Is the NMFS starting to see the big picture? I’m not sure. They claim the new MPA in Alaska will establish a network of fishing closures in the Aleutian Islands and Gulf of Alaska, protecting cold water corals and allowing them to recover from damage done by fishing gear. They go on to state that Six small areas in the Aleutian Islands, ten areas along the continental slope in the Gulf of Alaska, and five small areas in the Fairweather Grounds and Cape Ommaney will be closed to bottom trawling. And another fifteen areas offshore will also be closed to all bottom contact fishing gear to protect unique seamount habitats.
For a visual depiction see:
Aleutian Islands & Gulf of Alaska coral protection areas – https://www.fisheries.noaa.gov/alaska/habitat-conservation/essential-fish-habitat-alaska
I’m confused. How can this be the largest MPA when so little area is protected?

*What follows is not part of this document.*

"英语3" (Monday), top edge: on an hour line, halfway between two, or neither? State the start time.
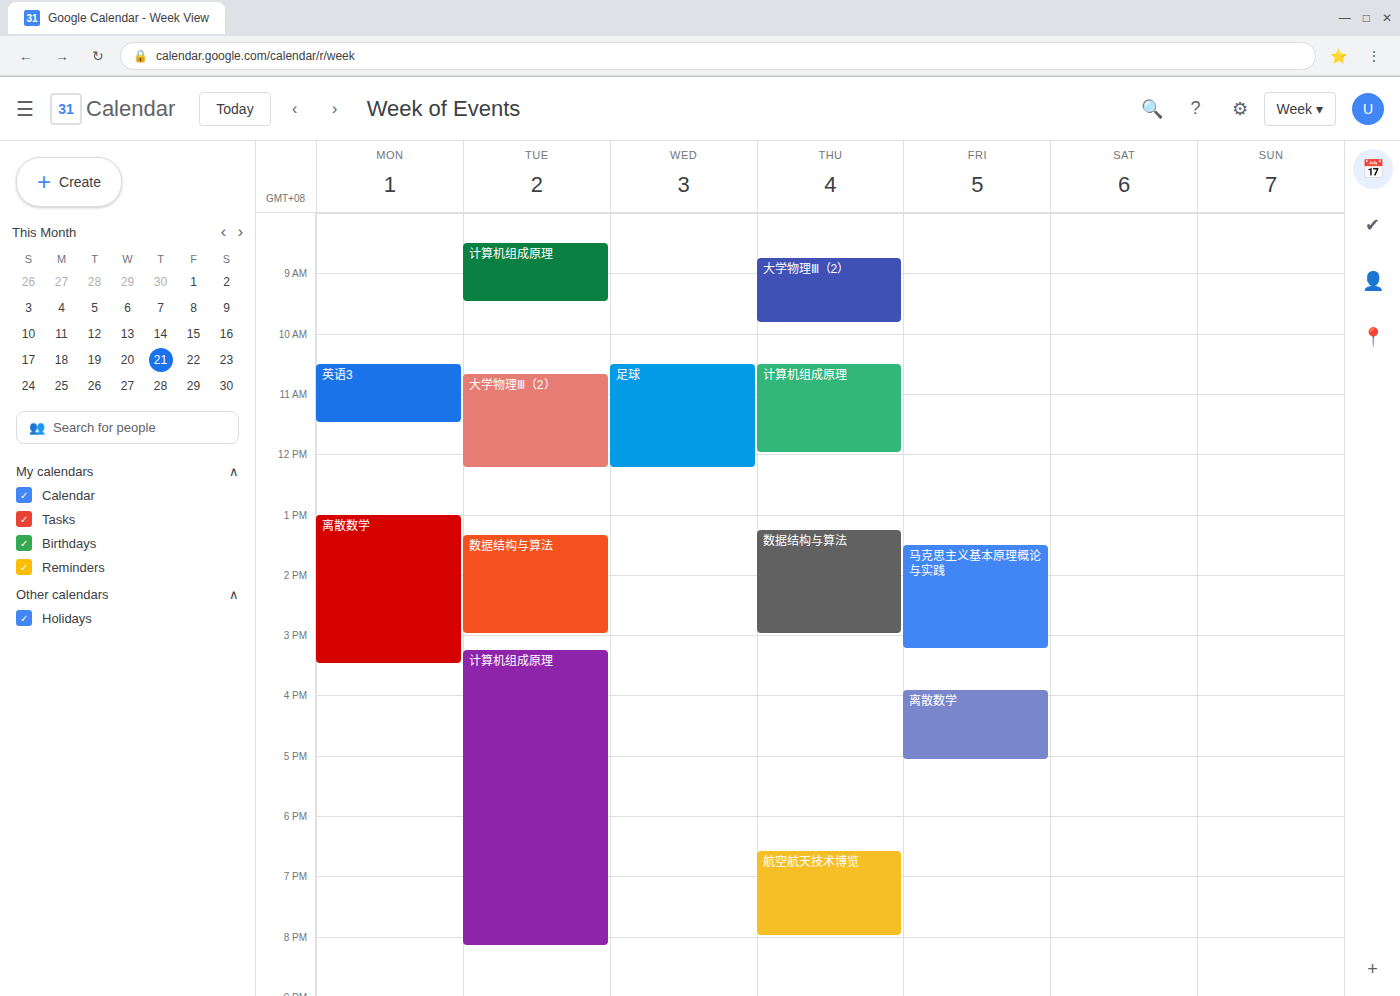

If I’m not interpreting this correctly, please let me know. But from what I can discern, this just seems like more government lip-service to me. I understand the need for market-based fisheries management and the need to protect the livelihood of fishermen, but to me, protecting so few areas from deep trawlers under the guise of “the largest MPA in the world” doesn’t make sense.